Grupo Multilaser S.A. is considered to be one of the most diversified consumer goods companies in Brazil due to the breadth of its portfolio, which is subdivided into three (3) major segments, with 19 business units and a wide national distribution capacity. The Company operates directly in the development, manufacturing, distribution, sale, and after-sales of a wide range of products in areas such as screens, PCs and tablets, telephony, computer accessories, gamer products, audio and accessories, drones, backpacks and cases, media and memories, home appliances, beauty and personal care, electric mobility, health, fitness, toys, childcare, and telecommunication providers and equipment, among other products.

Currently, its product portfolio consists of more than 3,000 stock keeping units (“SKUs”), offered under 7 proprietary brands and 11 international partner brands , distributed to more than 10,000 retail clients and reaching approximately more than 30,000 points of sale throughout the national territory. Products are sold at active trade marketing points of sale, major marketplaces—such as Mercado Livre, Amazon, Magazine Luiza, and Shopee—and through its own virtual stores (e-commerce) across various product categories.

The Company is organized into business units with their own specialized and dedicated structures in marketing, engineering, product development, design, and sales support, enabling focused management across the Company’s various lines of operation. The business model is based on the commercialization of consolidated proprietary brands (such as Multi, Multi Saúde, Multikids, Warrior, Pulse, Litet, and Watts) and establishing strategic partnerships with global brands (such as ZTE, Toshiba, DJI, Targus, Fisher-Price, Chicco, Oppo, Hisense, Royal Enfield, Sennheiser, and Cuisinart) .

These alliances allow the Company to operate in higher social demographics than those it already serves with its proprietary brands, positioning itself in specialized niches (such as internet service providers and home centers) where the partner brands are already widely consolidated. This business model is structured for mutual benefit, where partners leverage the Company’s commercial, industrial, and logistics structure, and the Company monetizes the sales and/or production of these products.

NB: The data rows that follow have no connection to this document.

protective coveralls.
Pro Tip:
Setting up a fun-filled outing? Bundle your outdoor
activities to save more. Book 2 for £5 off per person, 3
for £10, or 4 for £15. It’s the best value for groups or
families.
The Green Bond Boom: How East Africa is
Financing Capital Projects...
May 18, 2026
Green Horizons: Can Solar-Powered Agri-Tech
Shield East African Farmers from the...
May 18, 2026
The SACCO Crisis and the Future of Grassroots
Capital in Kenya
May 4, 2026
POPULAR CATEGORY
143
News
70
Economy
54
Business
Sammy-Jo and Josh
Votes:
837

The range of proprietary brands and partnerships with global brands function as an essential competitive differentiator, allowing the Company to offer its clients diversified items that meet different consumer needs. Furthermore, portfolio diversification is a key risk mitigation factor, as it spans multiple product lines, market segments, and varied consumer classes.

The Company has a robust physical infrastructure that includes an industrial complex in Extrema/MG and another located in Manaus/AM, alongside a diversified base of international suppliers certified by its proprietary laboratory located in Shenzhen, China, where a local team of technicians and engineers operates a testing and homologation complex. To manage and run this integrated operation, the group currently employs more than 4.3 thousand collaborators and relies on an efficient logistics network supported by strategic distribution centers in Extrema/MG, Manaus/AM, Itajaí/SC, and Serra/ES.